- Source -
==============================

Most people don't understand the right-wing mindset, which is all about making money by buying low and selling high, and bargaining hard. I'll explain.
Suppose that having local services means a flat tax rate of 10% of income per year, and the average cost per resident is $5,000 per yet, and the average resident income is $50,000 per year.
That means that someone earning $50,000 per year gets a fair price for the local services, but someone earning $20,000 per year pays only $2,000 for exactly the same services, and someone earning $100,000 per years pays $10,000 for those services. Obviously the someone earning $100,000 per year will be outraged that they are paying for the same product twice as much as those earning $50,000 per year, and those earning $50,000 per year are outraged that they are paying for the same product more than twice those earning $20,000 per year.
Both those earning $50,000 per year and those earning $200,000 per year would want the cost of local services (and state services, and federal services) to be a flat *amount*, $5,000 per year regardless of income, which is Thatcher did in England 40 years ago (and was not popular).

==============================

- Source data -

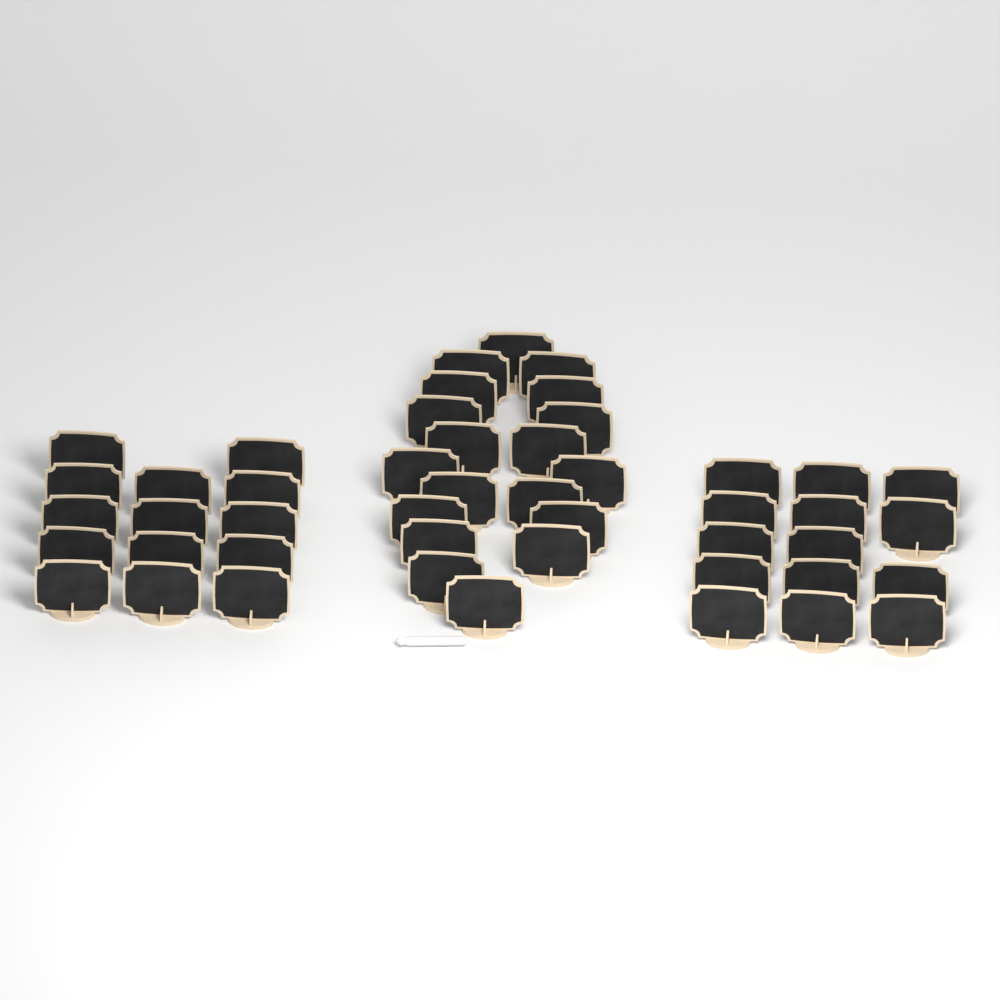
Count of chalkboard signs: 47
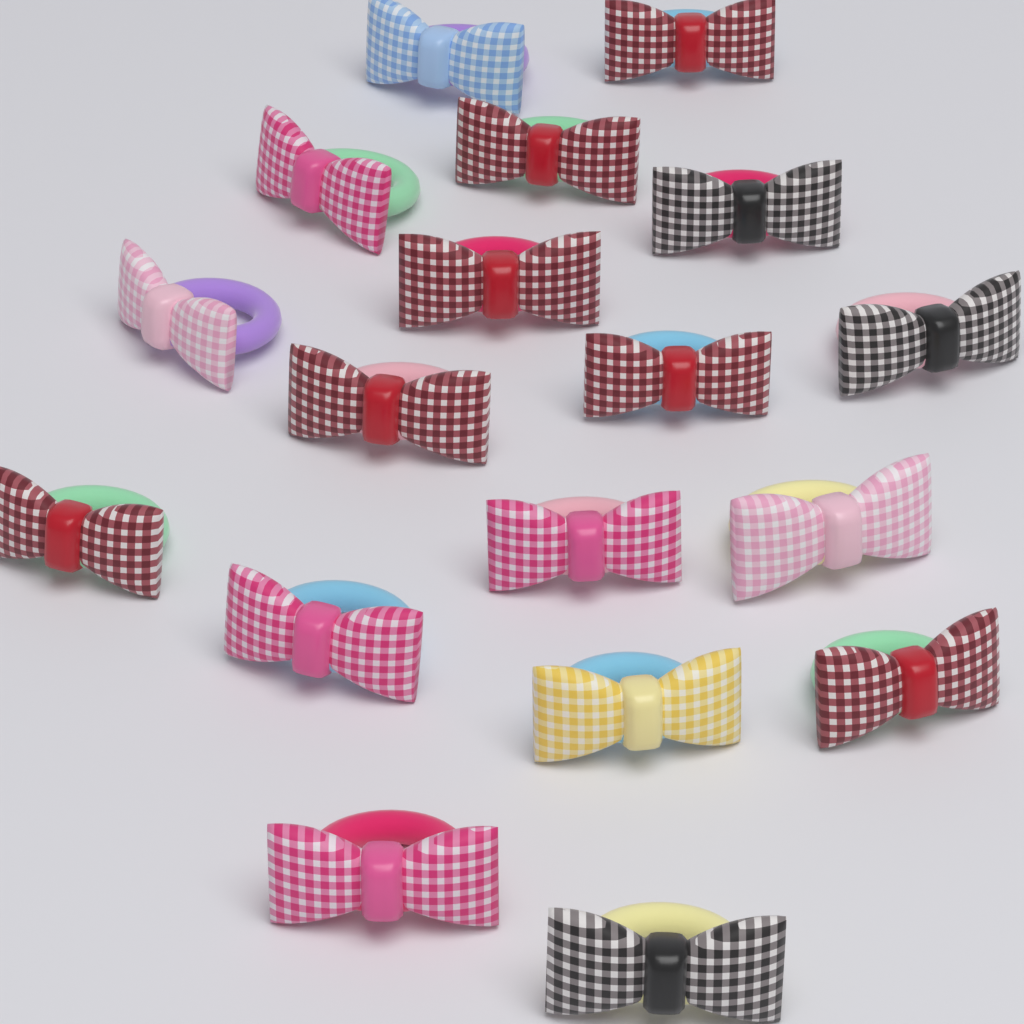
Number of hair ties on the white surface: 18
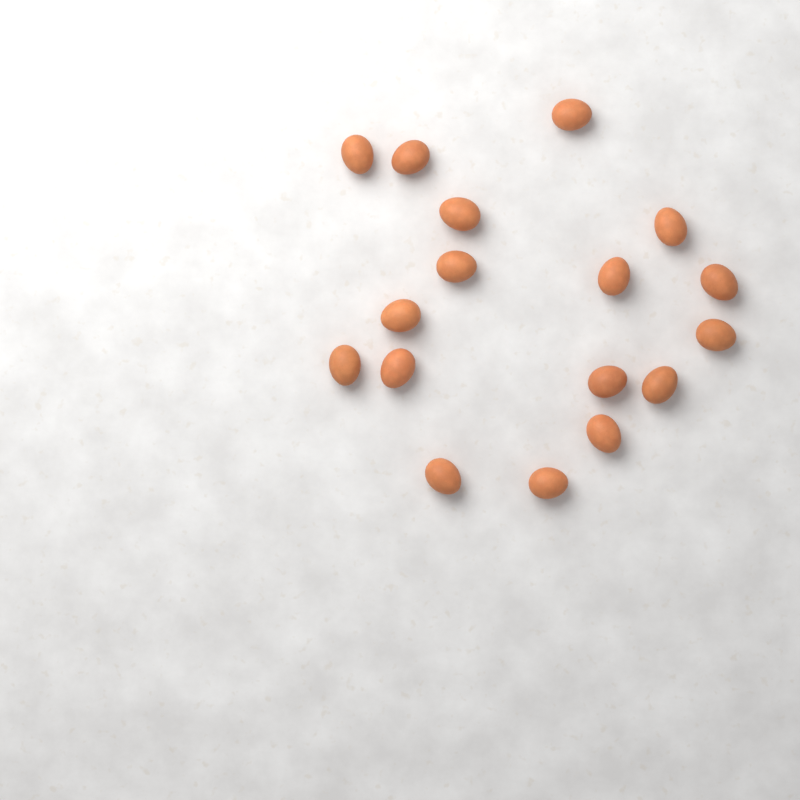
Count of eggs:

==============================

- Required actions -
- A) List every yearly income level that the passage on paying for local services mentions.
- B) Render this sentence from the passage on paying for local services in Spanish: "Most people don't understand the right-wing mindset, which is all about making money by buying low and selling high, and bargaining hard."
- C) Pick up the passage on paying for local services after its last sentence and keep writing.

- Outputs for the tasks -
- A) $50,000, $20,000, $100,000, $200,000

- B) La mayoría de la gente no entiende la mentalidad de derecha, que consiste en ganar dinero comprando barato y vendiendo caro, y en negociar con dureza.

- C)
Why should people pay wildly different amounts depending on their income for exactly the same product? Isn't that discrimination and exploitation?
There is a very good answer to that, which is not the usual "ability to pay", but I have never seen a "leftist" give that answer.
128: I have no idea what "good answer" you're driving at, or what is wrong with the answer "ability to pay". "It's fair to pay what you can afford based on your means" has been an accepted principle since at least the American Revolution when most states replaced colonial head taxes with proportional property taxes. Public services are fundamentally not a market good; what is a fair price is socially negotiated, if "price" is even the right word, and "price discrimination by income" is what most people would call simple economic fairness.
Another justification, if it were necessary, would be that those earning $200,000 per year have been able to make that much thanks in large part to the general prosperity created by public services. Like Obama said, the entrepreneur didn't build his own roads.
«"It's fair to pay what you can afford based on your means" has been an accepted principle since at least the American Revolution when most states replaced colonial head taxes with proportional property taxes.»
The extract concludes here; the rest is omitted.